● Supplied data
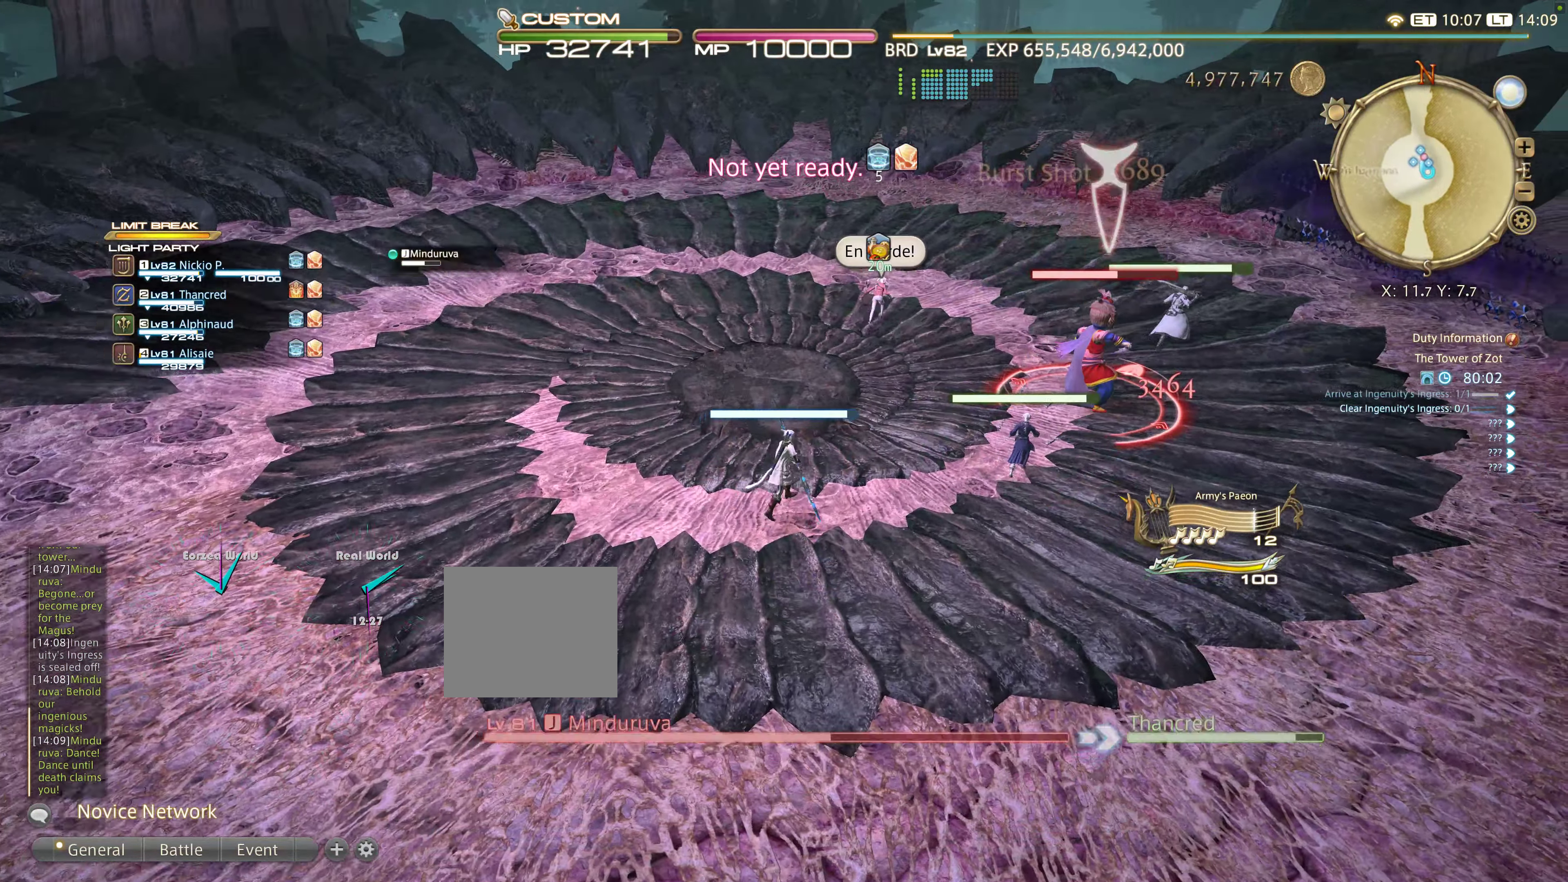
{"buttons": [], "left_stick": "up-right", "right_stick": "center", "events": [[133, "CIRCLE", "up"], [183, "CIRCLE", "down"], [283, "CIRCLE", "up"], [350, "CIRCLE", "down"], [450, "CIRCLE", "up"]]}
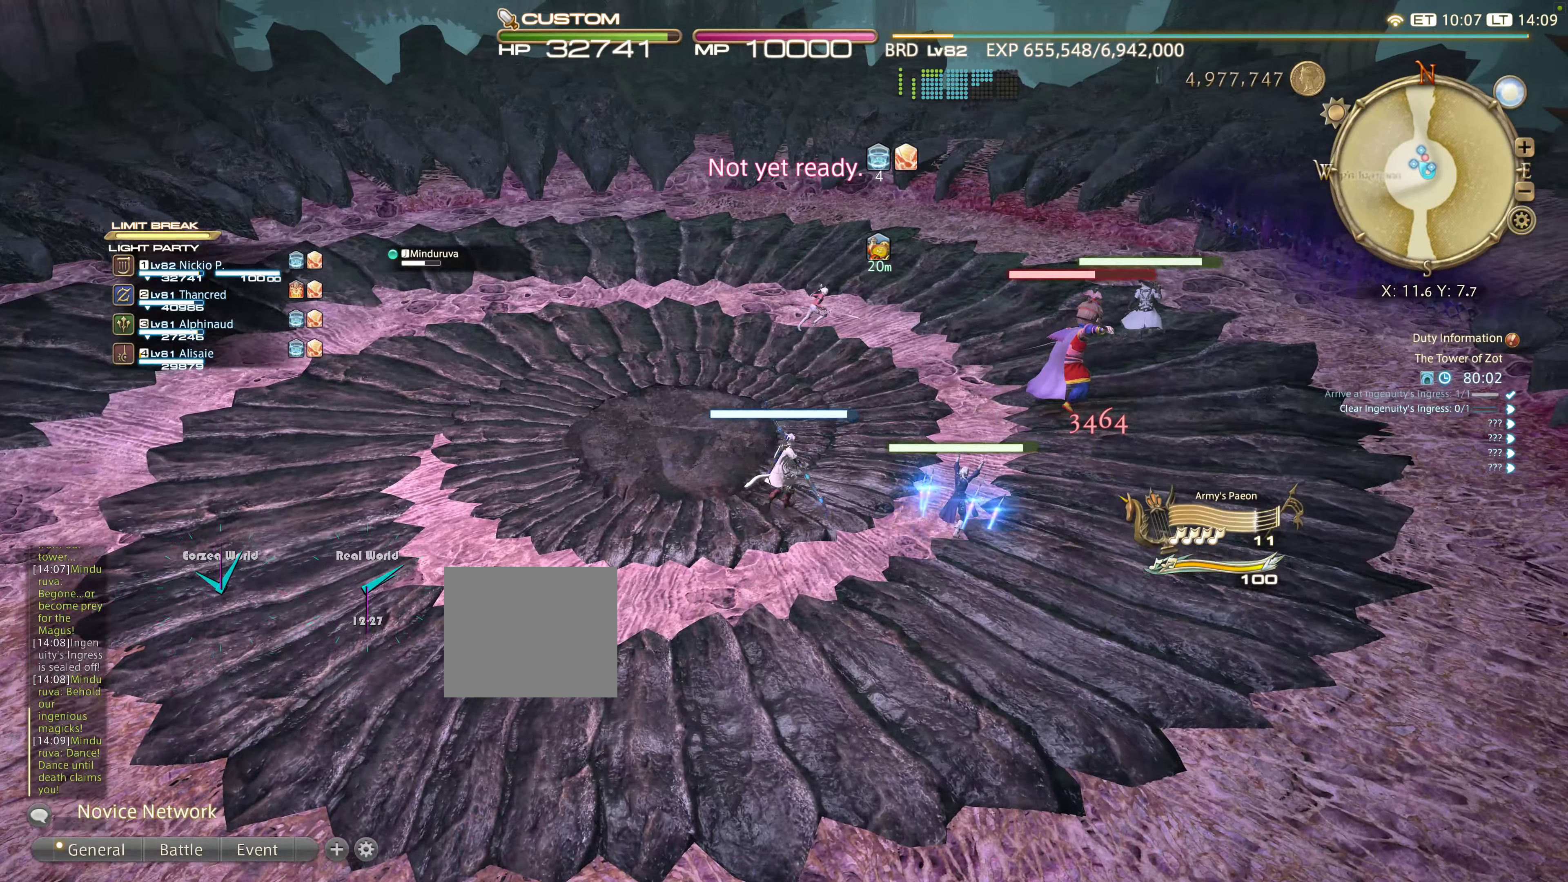
{"buttons": [], "left_stick": "up", "right_stick": "down-right", "events": [[250, "left_stick", "up"], [333, "right_stick", "down-right"]]}
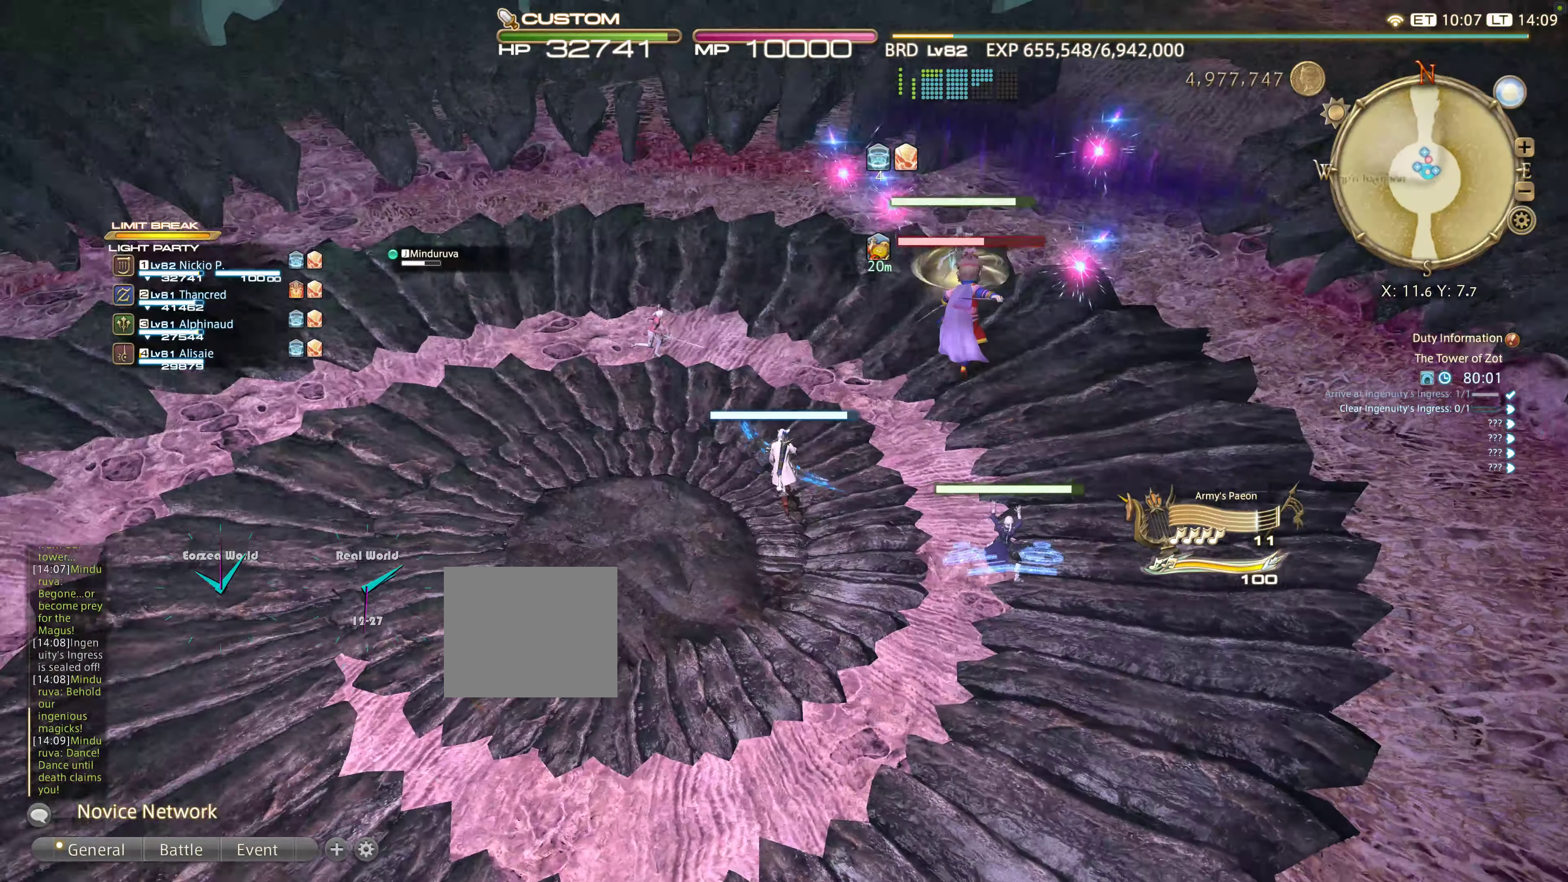
{"buttons": [], "left_stick": "up-left", "right_stick": "right", "events": [[150, "right_stick", "center"], [250, "left_stick", "up-left"], [500, "right_stick", "right"]]}
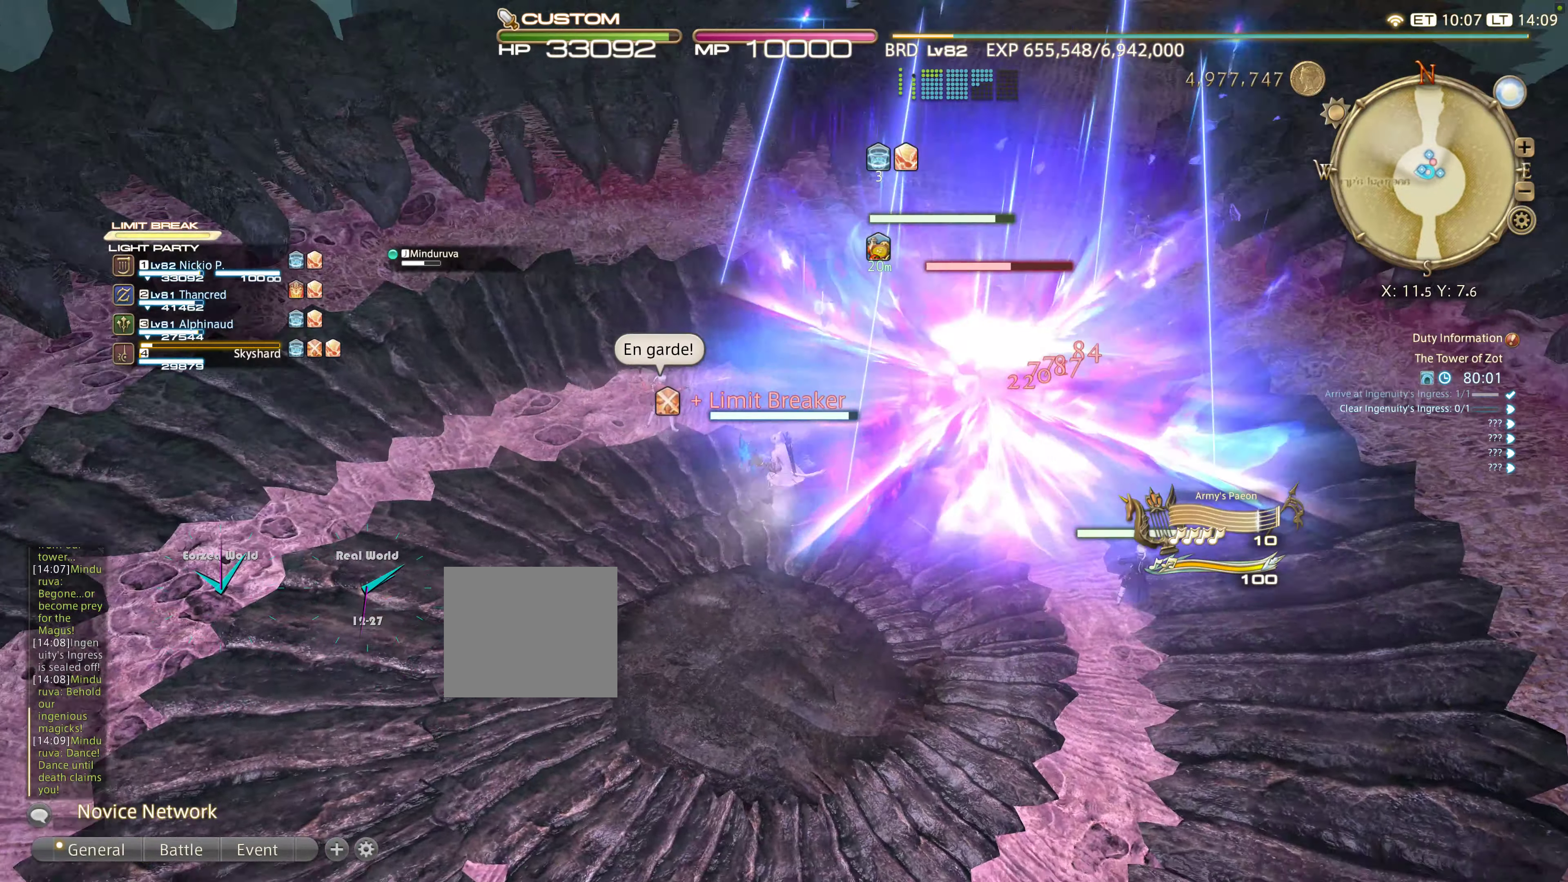
{"buttons": ["CROSS"], "left_stick": "down-right", "right_stick": "center", "events": [[117, "left_stick", "down-left"], [267, "right_stick", "center"], [300, "left_stick", "down-right"], [417, "CROSS", "down"]]}
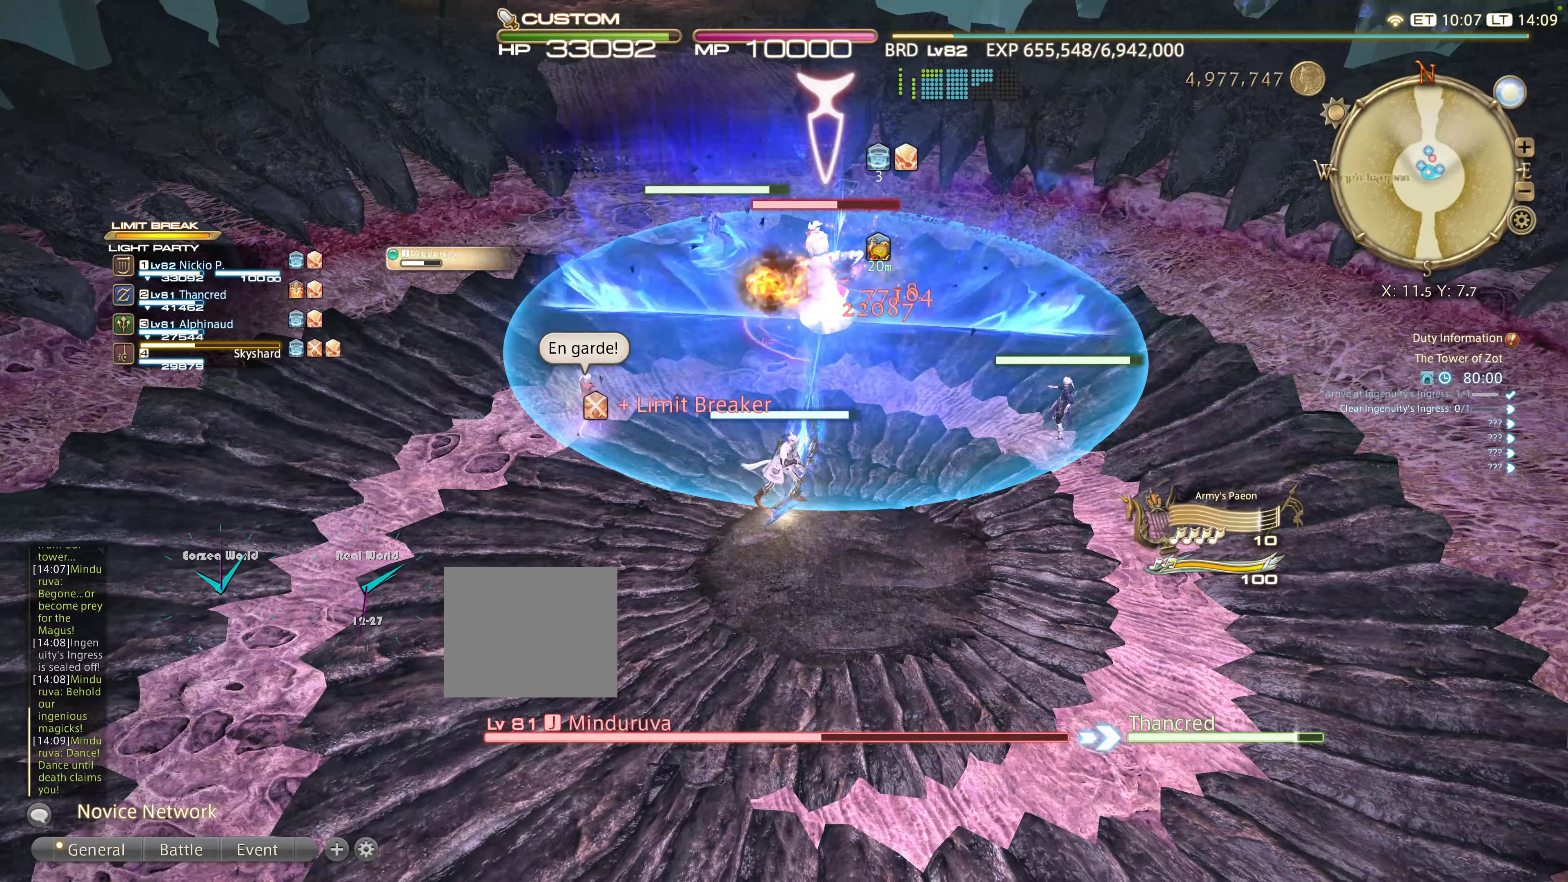
{"buttons": ["CIRCLE", "R2"], "left_stick": "down", "right_stick": "center", "events": [[33, "CROSS", "up"], [83, "left_stick", "center"], [183, "R2", "down"], [300, "CIRCLE", "down"], [300, "left_stick", "down-left"], [350, "R1", "down"], [400, "R1", "up"], [417, "left_stick", "down"]]}
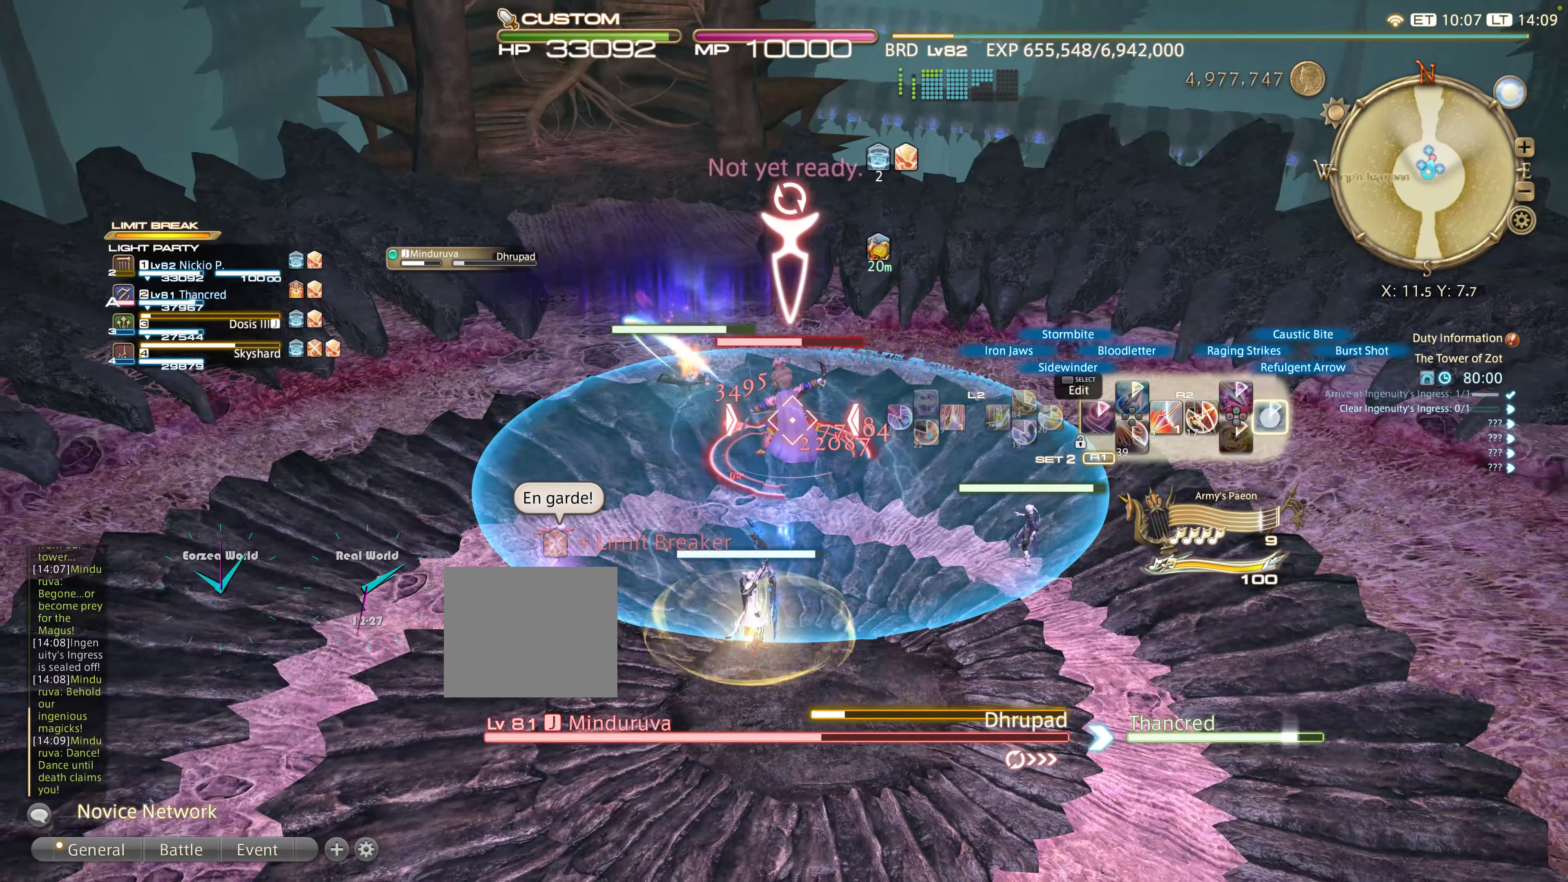
{"buttons": ["R2"], "left_stick": "center", "right_stick": "center", "events": [[83, "R1", "down"], [117, "CIRCLE", "up"], [217, "CIRCLE", "down"], [333, "CIRCLE", "up"], [333, "left_stick", "center"], [483, "R1", "up"]]}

● Problem requirements
Every entry in the listing is to be duplicated precisely, except for its pictures.

● Completed task
{"buttons": [], "left_stick": "up-right", "right_stick": "center", "events": [[133, "CIRCLE", "up"], [183, "CIRCLE", "down"], [283, "CIRCLE", "up"], [350, "CIRCLE", "down"], [450, "CIRCLE", "up"]]}
{"buttons": [], "left_stick": "up", "right_stick": "down-right", "events": [[250, "left_stick", "up"], [333, "right_stick", "down-right"]]}
{"buttons": [], "left_stick": "up-left", "right_stick": "right", "events": [[150, "right_stick", "center"], [250, "left_stick", "up-left"], [500, "right_stick", "right"]]}
{"buttons": ["CROSS"], "left_stick": "down-right", "right_stick": "center", "events": [[117, "left_stick", "down-left"], [267, "right_stick", "center"], [300, "left_stick", "down-right"], [417, "CROSS", "down"]]}
{"buttons": ["CIRCLE", "R2"], "left_stick": "down", "right_stick": "center", "events": [[33, "CROSS", "up"], [83, "left_stick", "center"], [183, "R2", "down"], [300, "CIRCLE", "down"], [300, "left_stick", "down-left"], [350, "R1", "down"], [400, "R1", "up"], [417, "left_stick", "down"]]}
{"buttons": ["R2"], "left_stick": "center", "right_stick": "center", "events": [[83, "R1", "down"], [117, "CIRCLE", "up"], [217, "CIRCLE", "down"], [333, "CIRCLE", "up"], [333, "left_stick", "center"], [483, "R1", "up"]]}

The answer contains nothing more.